The advantage of this roller unit design is that it has a less bypass propensity.
Being able to change the roller gap provides room for adjusting the density profile with the robustness of the granules.
This, in turn, affects the mechanical properties of the tablets, positively.
Like roller orientation, roller surface also tends to influence bypass in roller compaction processes.
The surface of the roller is significant in maintaining back pressure on the flow of material.

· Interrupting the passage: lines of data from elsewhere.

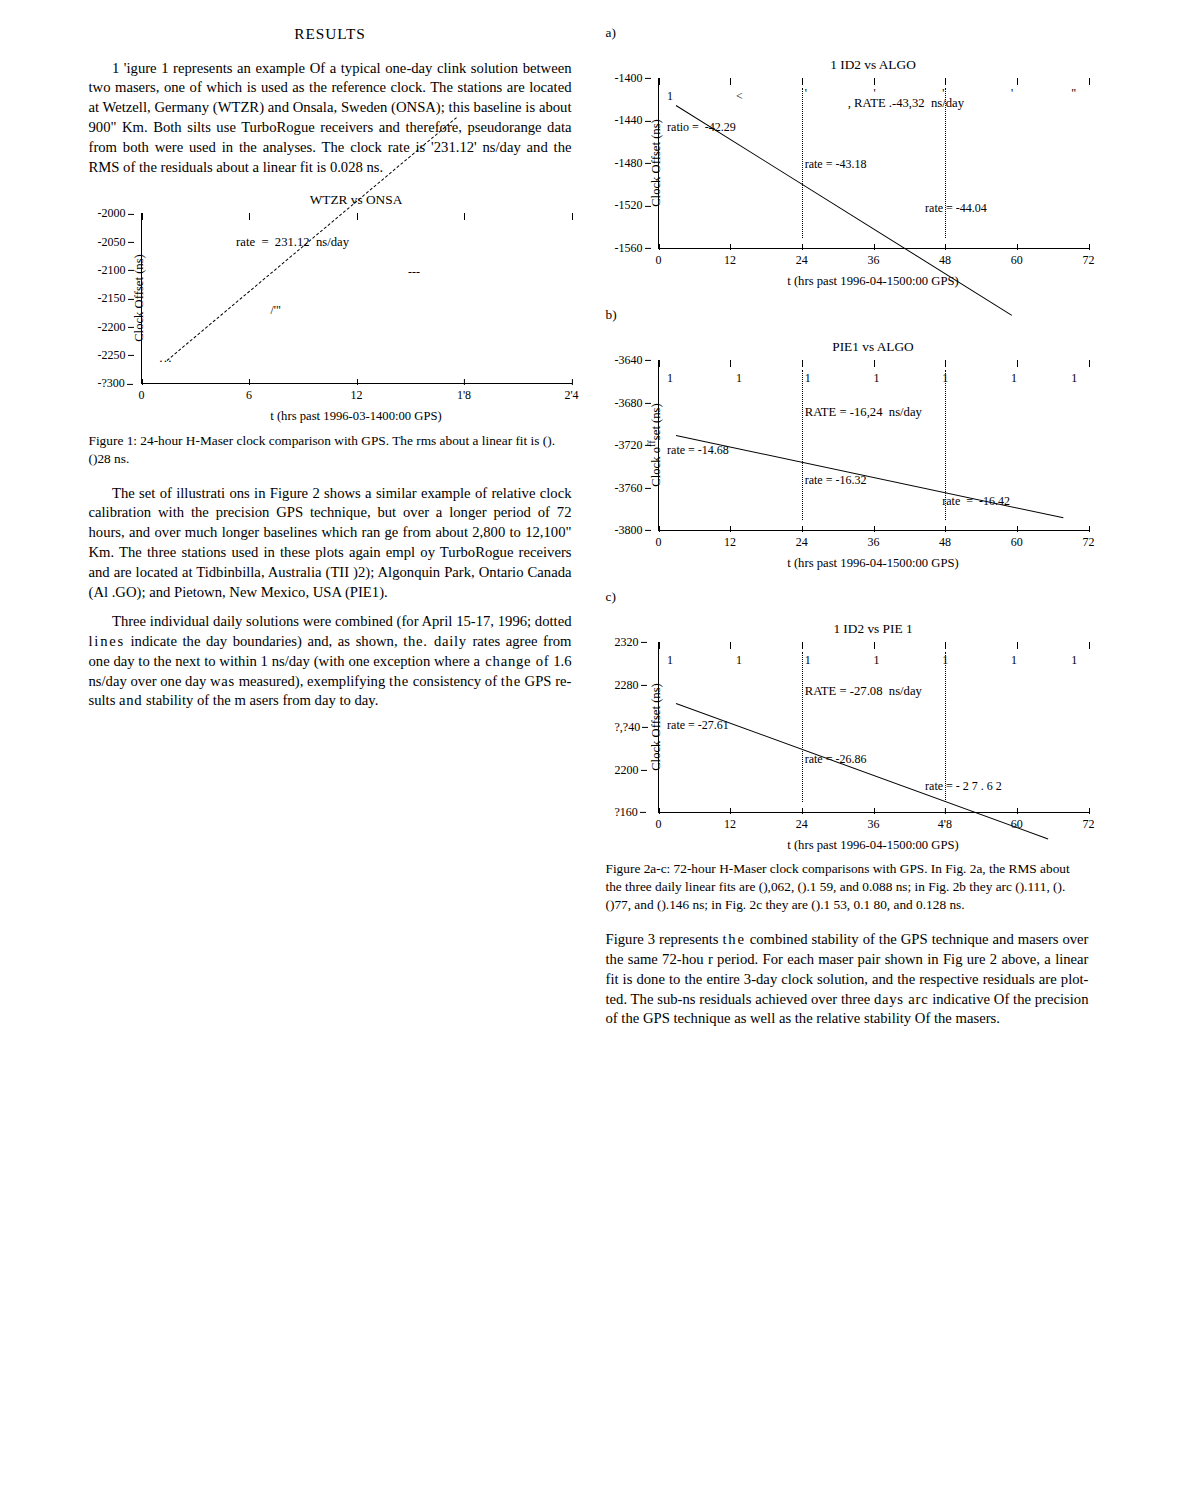RESULTS
1 'igure 1 represents an example Of a typical one-day clink solution between two masers, one of which is used as the reference clock. The stations are located at Wetzell, Germany (WTZR) and Onsala, Sweden (ONSA); this baseline is about 900" Km. Both silts use TurboRogue receivers and therefore, pseudorange data from both were used in the analyses. The clock rate is '231.12' ns/day and the RMS of the residuals about a linear fit is 0.028 ns.
WTZR vs ONSA
Clock Offset (ns) -2000 -2050 -2100 -2150 -2200 -2250 -?300
… /'" --- rate = 231.12 ns/day 0 6 12 1'8 2'4
t (hrs past 1996-03-1400:00 GPS)
Figure 1: 24-hour H-Maser clock comparison with GPS. The rms about a linear fit is ().()28 ns.
The set of illustrati ons in Figure 2 shows a similar example of relative clock calibration with the precision GPS technique, but over a longer period of 72 hours, and over much longer baselines which ran ge from about 2,800 to 12,100" Km. The three stations used in these plots again empl oy TurboRogue receivers and are located at Tidbinbilla, Australia (TII )2); Algonquin Park, Ontario Canada (Al .GO); and Pietown, New Mexico, USA (PIE1).
Three individual daily solutions were combined (for April 15-17, 1996; dotted lines indicate the day boundaries) and, as shown, the. daily rates agree from one day to the next to within 1 ns/day (with one exception where a change of 1.6 ns/day over one day was measured), exemplifying the consistency of the GPS results and stability of the m asers from day to day.
a)
1 ID2 vs ALGO
Clock Offset (ns) -1400 -1440 -1480 -1520 -1560
1 < ' ' ' ' " , RATE .-43,32 ns/day ratio = -42.29 rate = -43.18 rate = -44.04
0 12 24 36 48 60 72
t (hrs past 1996-04-1500:00 GPS)
b)
PIE1 vs ALGO
Clock offset (ns) -3640 -3680 -3720 -3760 -3800
1 1 1 1 1 1 1 RATE = -16,24 ns/day rate = -14.68 rate = -16.32 rate = -16.42
0 12 24 36 48 60 72
t (hrs past 1996-04-1500:00 GPS)
c)
1 ID2 vs PIE 1
Clock Offset (ns) 2320 2280 ?,?40 2200 ?160
1 1 1 1 1 1 1 RATE = -27.08 ns/day rate = -27.61 rate = -26.86 rate = - 2 7 . 6 2
0 12 24 36 4'8 60 72
t (hrs past 1996-04-1500:00 GPS)
Figure 2a-c: 72-hour H-Maser clock comparisons with GPS. In Fig. 2a, the RMS about the three daily linear fits are (),062, ().1 59, and 0.088 ns; in Fig. 2b they arc ().111, ().()77, and ().146 ns; in Fig. 2c they are ().1 53, 0.1 80, and 0.128 ns.
Figure 3 represents the combined stability of the GPS technique and masers over the same 72-hou r period. For each maser pair shown in Fig ure 2 above, a linear fit is done to the entire 3-day clock solution, and the respective residuals are plotted. The sub-ns residuals achieved over three days arc indicative Of the precision of the GPS technique as well as the relative stability Of the masers.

a-smooth, b-corrugated and c-fluted roller compactor
This is so that the material does go through the nip region any speedier than the rolls are rotating.
To reduce bypass, therefore, you may want to use a corrugated roll surface in your roll compactor for dry granulation.
Note that there are two main types of roll surfaces used in the pharmaceutical industry.
There are the smooth surfaces and the corrugated roll surface.
The latter, as I’ve just said, is best for reducing bypass.
It’s also convenient for use when compacting aerated, light and fluffy materials when aiming to increase their bulk density.
Smooth roller surfaces are best when looking to minimize sticking problems.
These are the primary variables that determine the suitability of any roll compactor machine for any particular application.
The bottom line?
I believe that with this you can comfortably choose the best pharmaceutical roll compactor for dry granulation.